- **PROBLEM DESCRIPTION**: Print the records below exactly; all of them are needed.

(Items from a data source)
○ ○ ○

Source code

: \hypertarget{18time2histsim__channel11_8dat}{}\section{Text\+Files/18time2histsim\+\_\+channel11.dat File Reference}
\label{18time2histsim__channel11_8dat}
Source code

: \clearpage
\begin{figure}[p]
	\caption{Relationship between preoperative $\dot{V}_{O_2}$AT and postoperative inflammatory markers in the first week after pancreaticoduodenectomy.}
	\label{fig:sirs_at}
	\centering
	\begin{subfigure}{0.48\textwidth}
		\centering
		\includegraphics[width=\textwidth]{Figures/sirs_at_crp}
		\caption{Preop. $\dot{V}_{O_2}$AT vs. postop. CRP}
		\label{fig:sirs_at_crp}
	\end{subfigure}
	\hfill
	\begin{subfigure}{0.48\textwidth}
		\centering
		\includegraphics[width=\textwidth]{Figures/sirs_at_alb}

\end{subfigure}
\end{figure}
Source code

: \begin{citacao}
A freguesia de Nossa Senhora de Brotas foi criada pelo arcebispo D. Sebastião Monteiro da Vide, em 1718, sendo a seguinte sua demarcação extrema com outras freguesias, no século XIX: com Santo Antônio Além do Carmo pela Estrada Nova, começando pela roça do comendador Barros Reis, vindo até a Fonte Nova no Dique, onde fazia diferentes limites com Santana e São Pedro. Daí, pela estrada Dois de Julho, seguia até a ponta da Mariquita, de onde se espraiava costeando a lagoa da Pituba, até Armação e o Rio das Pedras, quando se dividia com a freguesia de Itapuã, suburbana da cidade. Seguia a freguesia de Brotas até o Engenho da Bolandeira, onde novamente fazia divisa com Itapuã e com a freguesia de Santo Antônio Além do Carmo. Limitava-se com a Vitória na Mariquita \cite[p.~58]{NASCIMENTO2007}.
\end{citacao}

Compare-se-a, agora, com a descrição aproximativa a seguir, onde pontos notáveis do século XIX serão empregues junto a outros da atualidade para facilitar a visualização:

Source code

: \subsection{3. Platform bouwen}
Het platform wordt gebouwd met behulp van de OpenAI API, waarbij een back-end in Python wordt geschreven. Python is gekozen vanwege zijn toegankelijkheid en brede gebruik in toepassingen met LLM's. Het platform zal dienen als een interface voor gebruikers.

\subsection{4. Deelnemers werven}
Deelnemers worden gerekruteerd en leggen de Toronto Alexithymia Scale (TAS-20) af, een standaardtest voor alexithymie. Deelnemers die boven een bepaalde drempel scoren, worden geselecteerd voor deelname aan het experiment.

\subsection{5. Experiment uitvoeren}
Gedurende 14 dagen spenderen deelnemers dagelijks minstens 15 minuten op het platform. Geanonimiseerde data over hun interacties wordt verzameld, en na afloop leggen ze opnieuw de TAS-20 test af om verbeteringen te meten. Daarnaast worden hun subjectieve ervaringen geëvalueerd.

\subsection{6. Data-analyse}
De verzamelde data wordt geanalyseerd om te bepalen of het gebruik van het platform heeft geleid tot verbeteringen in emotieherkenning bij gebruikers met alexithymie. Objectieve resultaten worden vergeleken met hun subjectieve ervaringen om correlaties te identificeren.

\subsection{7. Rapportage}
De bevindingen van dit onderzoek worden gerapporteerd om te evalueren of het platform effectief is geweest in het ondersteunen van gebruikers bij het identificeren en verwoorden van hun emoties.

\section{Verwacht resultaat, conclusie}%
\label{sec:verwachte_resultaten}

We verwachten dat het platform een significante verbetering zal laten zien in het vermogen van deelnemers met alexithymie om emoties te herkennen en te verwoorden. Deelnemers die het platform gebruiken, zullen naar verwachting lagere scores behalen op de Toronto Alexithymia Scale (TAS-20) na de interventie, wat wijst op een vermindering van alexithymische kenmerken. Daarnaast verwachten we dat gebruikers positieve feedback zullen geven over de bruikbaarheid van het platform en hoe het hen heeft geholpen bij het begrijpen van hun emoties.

○ ○ ○

- **REPLY**:
Source code

: \hypertarget{18time2histsim__channel11_8dat}{}\section{Text\+Files/18time2histsim\+\_\+channel11.dat File Reference}
\label{18time2histsim__channel11_8dat}
Source code

: \clearpage
\begin{figure}[p]
	\caption{Relationship between preoperative $\dot{V}_{O_2}$AT and postoperative inflammatory markers in the first week after pancreaticoduodenectomy.}
	\label{fig:sirs_at}
	\centering
	\begin{subfigure}{0.48\textwidth}
		\centering
		\includegraphics[width=\textwidth]{Figures/sirs_at_crp}
		\caption{Preop. $\dot{V}_{O_2}$AT vs. postop. CRP}
		\label{fig:sirs_at_crp}
	\end{subfigure}
	\hfill
	\begin{subfigure}{0.48\textwidth}
		\centering
		\includegraphics[width=\textwidth]{Figures/sirs_at_alb}

\end{subfigure}
\end{figure}
Source code

: \begin{citacao}
A freguesia de Nossa Senhora de Brotas foi criada pelo arcebispo D. Sebastião Monteiro da Vide, em 1718, sendo a seguinte sua demarcação extrema com outras freguesias, no século XIX: com Santo Antônio Além do Carmo pela Estrada Nova, começando pela roça do comendador Barros Reis, vindo até a Fonte Nova no Dique, onde fazia diferentes limites com Santana e São Pedro. Daí, pela estrada Dois de Julho, seguia até a ponta da Mariquita, de onde se espraiava costeando a lagoa da Pituba, até Armação e o Rio das Pedras, quando se dividia com a freguesia de Itapuã, suburbana da cidade. Seguia a freguesia de Brotas até o Engenho da Bolandeira, onde novamente fazia divisa com Itapuã e com a freguesia de Santo Antônio Além do Carmo. Limitava-se com a Vitória na Mariquita \cite[p.~58]{NASCIMENTO2007}.
\end{citacao}

Compare-se-a, agora, com a descrição aproximativa a seguir, onde pontos notáveis do século XIX serão empregues junto a outros da atualidade para facilitar a visualização:

Source code

: \subsection{3. Platform bouwen}
Het platform wordt gebouwd met behulp van de OpenAI API, waarbij een back-end in Python wordt geschreven. Python is gekozen vanwege zijn toegankelijkheid en brede gebruik in toepassingen met LLM's. Het platform zal dienen als een interface voor gebruikers.

\subsection{4. Deelnemers werven}
Deelnemers worden gerekruteerd en leggen de Toronto Alexithymia Scale (TAS-20) af, een standaardtest voor alexithymie. Deelnemers die boven een bepaalde drempel scoren, worden geselecteerd voor deelname aan het experiment.

\subsection{5. Experiment uitvoeren}
Gedurende 14 dagen spenderen deelnemers dagelijks minstens 15 minuten op het platform. Geanonimiseerde data over hun interacties wordt verzameld, en na afloop leggen ze opnieuw de TAS-20 test af om verbeteringen te meten. Daarnaast worden hun subjectieve ervaringen geëvalueerd.

\subsection{6. Data-analyse}
De verzamelde data wordt geanalyseerd om te bepalen of het gebruik van het platform heeft geleid tot verbeteringen in emotieherkenning bij gebruikers met alexithymie. Objectieve resultaten worden vergeleken met hun subjectieve ervaringen om correlaties te identificeren.

\subsection{7. Rapportage}
De bevindingen van dit onderzoek worden gerapporteerd om te evalueren of het platform effectief is geweest in het ondersteunen van gebruikers bij het identificeren en verwoorden van hun emoties.

\section{Verwacht resultaat, conclusie}%
\label{sec:verwachte_resultaten}

We verwachten dat het platform een significante verbetering zal laten zien in het vermogen van deelnemers met alexithymie om emoties te herkennen en te verwoorden. Deelnemers die het platform gebruiken, zullen naar verwachting lagere scores behalen op de Toronto Alexithymia Scale (TAS-20) na de interventie, wat wijst op een vermindering van alexithymische kenmerken. Daarnaast verwachten we dat gebruikers positieve feedback zullen geven over de bruikbaarheid van het platform en hoe het hen heeft geholpen bij het begrijpen van hun emoties.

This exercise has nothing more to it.